Bogdan, it was very brave to express your sexuality so early. Was it a slow process or did it happen all in a sudden?

I feel like I always knew my true identity and sexuality somehow. When I turned 11, all the lines connected and it was all clear to me. It’s a known fact that these things are sometimes hard to find out. I feel like we all try to deny our true identities because we are afraid of other people’s reactions, but the best way to deal with this is fully accepting yourself.

Considering that you commute to Bucharest daily. What are the reactions that you get?

It depends, some people just stare, other people feel the need to say something. Some take pictures without my consent, others come and compliment me. I think the most reactions that I’m getting are from men, and I’m talking about the negative ones. For me, it’s clear that they are very insecure and they don’t know how to act when they see a fully confident and proud person, but that’s not an excuse. I think we all should work on our problems, not throw them on other people.

Nanci, Performer

Do you think there has been any progress on how people from the community are accepted in Romanian society?

I think some societal changes happened in the last ten years. Still, they mostly took place for LGBTQ+ people who are invested in assimilation and respectability. Take for example those working in corporations who benefit from the privilege of a secure workplace, where strategies of diversity and inclusion are in place. Yet, this diversity and this inclusion is only partial, since it becomes a matter of respectability, with integration being based on class signifiers.
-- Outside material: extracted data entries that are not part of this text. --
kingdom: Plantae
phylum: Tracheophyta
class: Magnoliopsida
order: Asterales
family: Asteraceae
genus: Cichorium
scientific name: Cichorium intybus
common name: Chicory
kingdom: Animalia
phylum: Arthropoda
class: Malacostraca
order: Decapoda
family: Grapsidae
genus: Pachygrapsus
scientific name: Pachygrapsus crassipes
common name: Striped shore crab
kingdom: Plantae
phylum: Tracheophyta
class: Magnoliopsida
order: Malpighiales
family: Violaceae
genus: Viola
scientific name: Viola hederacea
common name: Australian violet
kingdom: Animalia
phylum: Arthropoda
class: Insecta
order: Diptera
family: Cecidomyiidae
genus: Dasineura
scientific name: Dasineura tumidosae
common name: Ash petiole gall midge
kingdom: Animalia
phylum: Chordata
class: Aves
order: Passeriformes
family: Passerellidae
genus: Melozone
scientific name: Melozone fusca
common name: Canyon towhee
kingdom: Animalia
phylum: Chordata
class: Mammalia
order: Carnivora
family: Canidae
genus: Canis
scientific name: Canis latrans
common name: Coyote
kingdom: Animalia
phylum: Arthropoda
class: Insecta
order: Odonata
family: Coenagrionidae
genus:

It is about LGBTQ+ people that want to be integrated in a mainstream Romanian society. On the other hand, the queer community wants a more radical change, going in a different direction. We dream of social transformations, where we do not need to change ourselves in exchange for acceptance.

What are the first two improvements queers need to see in their everyday lives?

The biggest aspect is the one you have to deal with in day-to-day interactions – there, you truly see the degree of acceptability. I believe the biggest changes have to happen with the violence, harassment and hate we experience on the street. Yet, this is not going to happen too soon, when the state prioritises funding towards the church and doesn’t provide access to sexual and feminist education.

For me personally, it’s very hard to dress freely and go out in society. And when I do it, I am stared at in a judgmental way wherever I go. It’s a constant stress to not be able to enjoy a normal day of your life in public.